(Items stored from a collection)

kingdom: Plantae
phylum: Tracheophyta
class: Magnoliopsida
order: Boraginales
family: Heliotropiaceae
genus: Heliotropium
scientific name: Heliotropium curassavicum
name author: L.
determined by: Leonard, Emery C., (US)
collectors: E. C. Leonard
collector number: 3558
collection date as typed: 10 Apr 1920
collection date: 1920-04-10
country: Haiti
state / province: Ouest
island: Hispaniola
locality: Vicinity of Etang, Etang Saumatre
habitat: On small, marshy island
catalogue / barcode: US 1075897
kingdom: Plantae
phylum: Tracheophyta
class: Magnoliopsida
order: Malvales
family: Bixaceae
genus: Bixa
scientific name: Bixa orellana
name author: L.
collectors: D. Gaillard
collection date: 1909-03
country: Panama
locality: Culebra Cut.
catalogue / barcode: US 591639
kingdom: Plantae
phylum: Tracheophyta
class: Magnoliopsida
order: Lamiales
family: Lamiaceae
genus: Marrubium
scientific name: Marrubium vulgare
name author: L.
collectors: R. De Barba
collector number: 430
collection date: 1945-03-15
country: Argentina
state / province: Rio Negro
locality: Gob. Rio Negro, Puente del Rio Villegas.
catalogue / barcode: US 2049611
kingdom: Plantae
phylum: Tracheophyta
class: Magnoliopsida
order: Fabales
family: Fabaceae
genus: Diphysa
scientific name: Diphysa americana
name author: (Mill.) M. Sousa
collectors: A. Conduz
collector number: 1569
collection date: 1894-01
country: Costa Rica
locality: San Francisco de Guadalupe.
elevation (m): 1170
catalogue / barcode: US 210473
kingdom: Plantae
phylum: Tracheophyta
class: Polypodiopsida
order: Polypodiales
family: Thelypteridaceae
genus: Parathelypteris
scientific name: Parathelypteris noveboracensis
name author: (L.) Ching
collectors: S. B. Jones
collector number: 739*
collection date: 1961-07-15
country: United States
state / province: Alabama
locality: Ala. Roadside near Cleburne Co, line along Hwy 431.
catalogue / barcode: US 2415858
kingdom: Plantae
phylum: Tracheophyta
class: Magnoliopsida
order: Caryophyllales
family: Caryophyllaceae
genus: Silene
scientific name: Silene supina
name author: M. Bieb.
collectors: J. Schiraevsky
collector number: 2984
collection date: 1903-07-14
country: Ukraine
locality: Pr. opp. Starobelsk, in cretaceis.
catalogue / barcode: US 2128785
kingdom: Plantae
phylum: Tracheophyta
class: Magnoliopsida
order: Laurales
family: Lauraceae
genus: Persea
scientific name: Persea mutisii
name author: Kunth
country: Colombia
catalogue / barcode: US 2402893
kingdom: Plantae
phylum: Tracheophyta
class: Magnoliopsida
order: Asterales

▸ What is being asked
Reproduce verbatim the lines starting at the line containing "collection date: 1961-07-15" and ending at the final line of the items above.

▸ Written solution
collection date: 1961-07-15
country: United States
state / province: Alabama
locality: Ala. Roadside near Cleburne Co, line along Hwy 431.
catalogue / barcode: US 2415858
kingdom: Plantae
phylum: Tracheophyta
class: Magnoliopsida
order: Caryophyllales
family: Caryophyllaceae
genus: Silene
scientific name: Silene supina
name author: M. Bieb.
collectors: J. Schiraevsky
collector number: 2984
collection date: 1903-07-14
country: Ukraine
locality: Pr. opp. Starobelsk, in cretaceis.
catalogue / barcode: US 2128785
kingdom: Plantae
phylum: Tracheophyta
class: Magnoliopsida
order: Laurales
family: Lauraceae
genus: Persea
scientific name: Persea mutisii
name author: Kunth
country: Colombia
catalogue / barcode: US 2402893
kingdom: Plantae
phylum: Tracheophyta
class: Magnoliopsida
order: Asterales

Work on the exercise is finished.